IPv6 is coming (really), and you need to be ready
Yes, in case you haven’t heard, the world is running out of IP addresses and you can escape the drama by making sure your site is IPv6 capable. All those gadgets that connect to the internet are leading to the exhaustion of IPv4 addresses — and the proliferation of devices and services that require an IP address is making it increasingly imperative to move over to the new version.
While Europe ran out of IPv4 addresses in September, Asia’s pool was depleted in May 2011 and the US is scheduled to hit its saturation point sometime next year, Africa’s Regional Registry for Internet Number Resources estimated in 2011 that the continent would still be good for another 3-4 years. Using a telephone metaphor, White says that “if you don’t take care of this, it’s like someone not being able to dial your number. You’ll need to be IPv6 capable in two to three years, so get started now.”
Really use your data to innovate
Yes, Big Data is very sexy right now, but it needs to be used properly. It’s important to “put big data to work for decision-making,” says White, explaining that businesses should mine the data for answers, but also take a step back and look at patterns that emerge to find new questions to ask.
He referenced former Starbucks’ CIO Stephen Gillett, who quoted the phrase “plan big, start small, fail fast, scale soon”, saying businesses should use the data they collect to lay a secure foundation for future efforts. He said that businesses can run multiple pilots to test the waters, but they should monitor them closely and kill off those which fail quickly, and have the data analytics in place before they start anything.

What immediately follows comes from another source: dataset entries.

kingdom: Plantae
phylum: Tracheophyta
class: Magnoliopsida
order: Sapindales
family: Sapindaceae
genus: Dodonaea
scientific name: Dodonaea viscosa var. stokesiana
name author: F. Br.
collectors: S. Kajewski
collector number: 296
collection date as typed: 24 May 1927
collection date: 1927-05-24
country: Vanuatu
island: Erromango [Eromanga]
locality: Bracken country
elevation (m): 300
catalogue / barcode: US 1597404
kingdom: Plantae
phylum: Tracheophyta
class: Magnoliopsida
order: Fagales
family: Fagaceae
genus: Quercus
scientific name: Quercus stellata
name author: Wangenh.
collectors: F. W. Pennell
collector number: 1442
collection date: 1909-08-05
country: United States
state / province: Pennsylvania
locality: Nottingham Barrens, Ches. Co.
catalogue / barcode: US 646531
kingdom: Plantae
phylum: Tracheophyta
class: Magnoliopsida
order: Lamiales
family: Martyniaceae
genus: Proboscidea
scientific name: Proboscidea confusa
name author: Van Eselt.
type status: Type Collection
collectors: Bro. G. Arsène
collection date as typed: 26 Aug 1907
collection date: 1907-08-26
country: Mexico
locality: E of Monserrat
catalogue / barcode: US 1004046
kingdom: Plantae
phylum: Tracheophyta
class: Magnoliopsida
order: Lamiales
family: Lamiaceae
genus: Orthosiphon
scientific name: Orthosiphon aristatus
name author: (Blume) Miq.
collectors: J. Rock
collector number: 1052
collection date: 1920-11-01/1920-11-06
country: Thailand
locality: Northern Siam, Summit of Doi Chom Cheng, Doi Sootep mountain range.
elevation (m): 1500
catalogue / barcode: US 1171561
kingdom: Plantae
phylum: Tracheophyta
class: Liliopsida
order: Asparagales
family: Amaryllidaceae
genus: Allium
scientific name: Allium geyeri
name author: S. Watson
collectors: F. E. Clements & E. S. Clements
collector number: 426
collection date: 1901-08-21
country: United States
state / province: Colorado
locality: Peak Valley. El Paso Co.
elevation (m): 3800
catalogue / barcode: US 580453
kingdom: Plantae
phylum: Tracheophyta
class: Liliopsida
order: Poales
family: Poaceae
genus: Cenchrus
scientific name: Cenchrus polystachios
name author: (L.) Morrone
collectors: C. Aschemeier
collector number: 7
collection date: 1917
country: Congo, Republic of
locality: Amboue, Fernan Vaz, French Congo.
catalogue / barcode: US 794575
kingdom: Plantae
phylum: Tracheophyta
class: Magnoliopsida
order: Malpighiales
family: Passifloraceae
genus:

Realise the potential of gamification (no, it isn’t all about Angry Birds)
It’s been said before, but gamification is a serious trend. It’s being used to incentivise everything from fitness apps to call centre work to online stores, but many people still don’t realise the potential of the technique.
“It doesn’t look like a game — it’s not joysticks and shoot em ups and golden coins, it’s the mechanics of gaming built into enterprise systems,” explains White. We’ll be seeing more game-y elements like leaderboards and rewards built into unexpected things in the future.
You will be hacked. Find a way to deal with it
Just look at the news recently: the list of companies who’ve run foul of hackers includes everyone from Facebook to the New York Times, Apple and LinkedIn. No one is safe. If you’re not being hacked now, you will be some day. Some estimates suggest 94% of cyber breaches go unreported, but businesses are still cooped up behind so-called perimeter security, making it easy for hackers to do whatever they want once they’re inside the system.
White suggests setting up systems to protect against the increasing threat from sophisticated hackers, which allow vulnerabilities to be quickly isolated from the rest of the business’ information. Businesses will increasingly also need to go beyond just identifying threats, but actually investigate the hackers and their motives to ensure the solution to the hack isn’t just a temporary band-aid.